= Lee Eilbracht =

American baseball coach and player

Eilbracht

Lee Paul Eilbracht (March 22, 1924 – January 2, 2013) was an American college baseball coach and player in the Chicago Cubs organization.

==Biography==
Born in St. Louis, Missouri, Eilbracht was raised in Waterloo, Illinois.

Eilbracht is the winningest coach in Illinois Fighting Illini baseball history and earned All-America honors as a collegiate player. Swami, as he was dubbed, posted a 518–395 record in 27 seasons at the helm from 1952 through 1978, winning four Big Ten Conference titles while leading his team to the NCAA District Playoffs three times.

As an Illini catcher, Eilbracht was a three-time letterwinner in 1943 and from 1946 to 1947. Moreover, he garnered Most Valuable Player in these last seasons and topped the Big Ten in hitting in 1946 with a .484 batting average. In between, he served in the Army during World War II before returning to the University of Illinois.
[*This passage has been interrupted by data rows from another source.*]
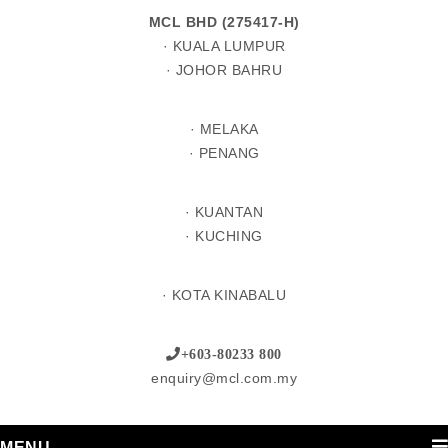
MCL BHD (275417-H)
· KUALA LUMPUR
· JOHOR BAHRU
· MELAKA
· PENANG
· KUANTAN
· KUCHING
· KOTA KINABALU
+603-80233 800
enquiry@mcl.com.my
MENU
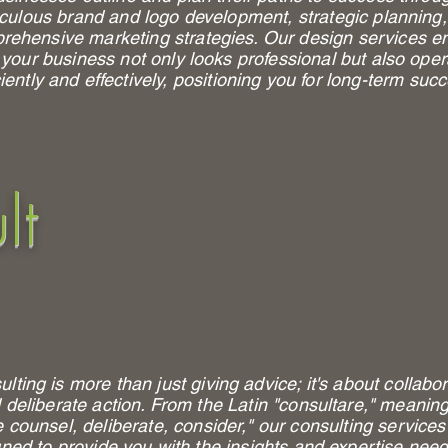
culous brand and logo development, strategic planning
rehensive marketing strategies. Our design services e
 your business not only looks professional but also ope
ciently and effectively, positioning you for long-term suc
lt
lting is more than just giving advice; it's about collabo
 deliberate action. From the Latin "consultare," meaning
e counsel, deliberate, consider," our consulting services
ned to provide you with the insights and expertise nee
After graduation, Eilbracht pursued a professional career as a player and manager in the Chicago Cubs Minor League system from 1947 to 1952. Eilbracht hit .282 with 30 home runs in 391 games at three different levels. He was a player-manager of the Clinton Cubs for part of the 1948 season when they won the Central Association title, and then served as player-manager for the Sioux Falls Canaries from mid-1949 to mid-1951. He ended his playing career with the Danville Dans in 1952. Following the death of Illini head coach Wally Roettger in 1951, Eilbracht took charge of the team a year later.

Eilbracht served as an assistant coach for the United States team that played baseball at the 1964 Summer Olympics as a demonstration sport in Tokyo. He also served as the first executive director for the American Baseball Coaches Association, retiring after the 1978 season. He then worked as an analyst on Illini baseball broadcasts starting in the 1990s, and acted as a consultant for the Arizona Diamondbacks during several spring trainings. Additionally, he worked as an adviser and had a small part in the 1992 film A League of Their Own.

Eilbracht was a long-time resident of Savoy, Illinois, where he died in 2013 at the age of 88.